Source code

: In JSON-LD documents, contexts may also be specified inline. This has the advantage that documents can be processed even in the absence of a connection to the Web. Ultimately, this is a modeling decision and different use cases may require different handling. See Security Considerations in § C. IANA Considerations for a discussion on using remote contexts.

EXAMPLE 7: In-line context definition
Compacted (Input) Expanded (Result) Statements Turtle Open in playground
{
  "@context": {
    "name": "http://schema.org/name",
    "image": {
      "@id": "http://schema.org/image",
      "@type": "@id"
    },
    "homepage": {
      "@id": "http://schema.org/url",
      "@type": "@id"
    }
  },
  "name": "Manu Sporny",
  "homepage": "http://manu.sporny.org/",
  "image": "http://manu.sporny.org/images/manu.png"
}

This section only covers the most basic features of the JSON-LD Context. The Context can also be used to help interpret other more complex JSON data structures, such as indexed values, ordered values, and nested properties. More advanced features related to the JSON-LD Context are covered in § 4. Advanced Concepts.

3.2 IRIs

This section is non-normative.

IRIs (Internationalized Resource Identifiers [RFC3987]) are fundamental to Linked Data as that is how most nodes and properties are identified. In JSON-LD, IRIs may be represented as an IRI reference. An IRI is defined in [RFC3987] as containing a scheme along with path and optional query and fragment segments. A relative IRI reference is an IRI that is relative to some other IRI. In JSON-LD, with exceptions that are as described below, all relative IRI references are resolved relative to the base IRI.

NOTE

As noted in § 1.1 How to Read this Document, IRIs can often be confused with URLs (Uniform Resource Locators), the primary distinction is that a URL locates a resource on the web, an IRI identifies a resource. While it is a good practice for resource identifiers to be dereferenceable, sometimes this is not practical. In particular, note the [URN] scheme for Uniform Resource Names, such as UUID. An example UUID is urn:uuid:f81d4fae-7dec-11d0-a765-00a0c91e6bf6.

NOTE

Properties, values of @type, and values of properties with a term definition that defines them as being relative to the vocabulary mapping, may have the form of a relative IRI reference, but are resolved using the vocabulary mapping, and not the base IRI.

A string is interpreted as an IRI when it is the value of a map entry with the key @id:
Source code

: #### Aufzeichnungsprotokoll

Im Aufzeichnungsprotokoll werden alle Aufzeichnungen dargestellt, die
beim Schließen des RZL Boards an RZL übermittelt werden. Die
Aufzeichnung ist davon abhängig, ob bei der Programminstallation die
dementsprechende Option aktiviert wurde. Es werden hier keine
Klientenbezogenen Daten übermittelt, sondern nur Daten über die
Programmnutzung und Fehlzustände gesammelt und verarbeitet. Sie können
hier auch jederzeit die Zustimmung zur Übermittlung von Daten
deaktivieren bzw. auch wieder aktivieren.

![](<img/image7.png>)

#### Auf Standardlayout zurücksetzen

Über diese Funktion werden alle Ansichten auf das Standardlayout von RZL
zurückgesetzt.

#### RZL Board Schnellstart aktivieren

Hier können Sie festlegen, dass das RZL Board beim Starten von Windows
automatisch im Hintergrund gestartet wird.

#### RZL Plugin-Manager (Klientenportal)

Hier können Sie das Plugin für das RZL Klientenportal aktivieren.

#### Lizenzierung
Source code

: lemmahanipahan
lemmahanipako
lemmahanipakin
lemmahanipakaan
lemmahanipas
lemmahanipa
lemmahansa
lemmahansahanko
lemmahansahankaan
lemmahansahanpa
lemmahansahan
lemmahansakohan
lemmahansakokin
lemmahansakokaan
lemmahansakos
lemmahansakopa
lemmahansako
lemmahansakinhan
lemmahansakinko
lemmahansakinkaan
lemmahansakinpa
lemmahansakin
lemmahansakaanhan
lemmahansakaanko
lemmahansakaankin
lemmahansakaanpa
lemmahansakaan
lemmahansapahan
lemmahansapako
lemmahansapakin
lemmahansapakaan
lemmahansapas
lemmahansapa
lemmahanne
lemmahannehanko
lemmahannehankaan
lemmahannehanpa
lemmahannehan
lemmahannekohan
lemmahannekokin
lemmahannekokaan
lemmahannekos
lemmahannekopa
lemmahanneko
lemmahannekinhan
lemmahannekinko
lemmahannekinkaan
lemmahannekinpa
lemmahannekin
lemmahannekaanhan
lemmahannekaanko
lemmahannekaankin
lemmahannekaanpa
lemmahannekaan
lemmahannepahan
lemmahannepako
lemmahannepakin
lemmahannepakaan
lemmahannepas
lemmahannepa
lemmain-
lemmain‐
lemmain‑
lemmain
§
Task requirements —
Output the entire data exactly, line for line.

Exercise answer —
Source code

: In JSON-LD documents, contexts may also be specified inline. This has the advantage that documents can be processed even in the absence of a connection to the Web. Ultimately, this is a modeling decision and different use cases may require different handling. See Security Considerations in § C. IANA Considerations for a discussion on using remote contexts.

EXAMPLE 7: In-line context definition
Compacted (Input) Expanded (Result) Statements Turtle Open in playground
{
  "@context": {
    "name": "http://schema.org/name",
    "image": {
      "@id": "http://schema.org/image",
      "@type": "@id"
    },
    "homepage": {
      "@id": "http://schema.org/url",
      "@type": "@id"
    }
  },
  "name": "Manu Sporny",
  "homepage": "http://manu.sporny.org/",
  "image": "http://manu.sporny.org/images/manu.png"
}

This section only covers the most basic features of the JSON-LD Context. The Context can also be used to help interpret other more complex JSON data structures, such as indexed values, ordered values, and nested properties. More advanced features related to the JSON-LD Context are covered in § 4. Advanced Concepts.

3.2 IRIs

This section is non-normative.

IRIs (Internationalized Resource Identifiers [RFC3987]) are fundamental to Linked Data as that is how most nodes and properties are identified. In JSON-LD, IRIs may be represented as an IRI reference. An IRI is defined in [RFC3987] as containing a scheme along with path and optional query and fragment segments. A relative IRI reference is an IRI that is relative to some other IRI. In JSON-LD, with exceptions that are as described below, all relative IRI references are resolved relative to the base IRI.

NOTE

As noted in § 1.1 How to Read this Document, IRIs can often be confused with URLs (Uniform Resource Locators), the primary distinction is that a URL locates a resource on the web, an IRI identifies a resource. While it is a good practice for resource identifiers to be dereferenceable, sometimes this is not practical. In particular, note the [URN] scheme for Uniform Resource Names, such as UUID. An example UUID is urn:uuid:f81d4fae-7dec-11d0-a765-00a0c91e6bf6.

NOTE

Properties, values of @type, and values of properties with a term definition that defines them as being relative to the vocabulary mapping, may have the form of a relative IRI reference, but are resolved using the vocabulary mapping, and not the base IRI.

A string is interpreted as an IRI when it is the value of a map entry with the key @id:
Source code

: #### Aufzeichnungsprotokoll

Im Aufzeichnungsprotokoll werden alle Aufzeichnungen dargestellt, die
beim Schließen des RZL Boards an RZL übermittelt werden. Die
Aufzeichnung ist davon abhängig, ob bei der Programminstallation die
dementsprechende Option aktiviert wurde. Es werden hier keine
Klientenbezogenen Daten übermittelt, sondern nur Daten über die
Programmnutzung und Fehlzustände gesammelt und verarbeitet. Sie können
hier auch jederzeit die Zustimmung zur Übermittlung von Daten
deaktivieren bzw. auch wieder aktivieren.

![](<img/image7.png>)

#### Auf Standardlayout zurücksetzen

Über diese Funktion werden alle Ansichten auf das Standardlayout von RZL
zurückgesetzt.

#### RZL Board Schnellstart aktivieren

Hier können Sie festlegen, dass das RZL Board beim Starten von Windows
automatisch im Hintergrund gestartet wird.

#### RZL Plugin-Manager (Klientenportal)

Hier können Sie das Plugin für das RZL Klientenportal aktivieren.

#### Lizenzierung
Source code

: lemmahanipahan
lemmahanipako
lemmahanipakin
lemmahanipakaan
lemmahanipas
lemmahanipa
lemmahansa
lemmahansahanko
lemmahansahankaan
lemmahansahanpa
lemmahansahan
lemmahansakohan
lemmahansakokin
lemmahansakokaan
lemmahansakos
lemmahansakopa
lemmahansako
lemmahansakinhan
lemmahansakinko
lemmahansakinkaan
lemmahansakinpa
lemmahansakin
lemmahansakaanhan
lemmahansakaanko
lemmahansakaankin
lemmahansakaanpa
lemmahansakaan
lemmahansapahan
lemmahansapako
lemmahansapakin
lemmahansapakaan
lemmahansapas
lemmahansapa
lemmahanne
lemmahannehanko
lemmahannehankaan
lemmahannehanpa
lemmahannehan
lemmahannekohan
lemmahannekokin
lemmahannekokaan
lemmahannekos
lemmahannekopa
lemmahanneko
lemmahannekinhan
lemmahannekinko
lemmahannekinkaan
lemmahannekinpa
lemmahannekin
lemmahannekaanhan
lemmahannekaanko
lemmahannekaankin
lemmahannekaanpa
lemmahannekaan
lemmahannepahan
lemmahannepako
lemmahannepakin
lemmahannepakaan
lemmahannepas
lemmahannepa
lemmain-
lemmain‐
lemmain‑
lemmain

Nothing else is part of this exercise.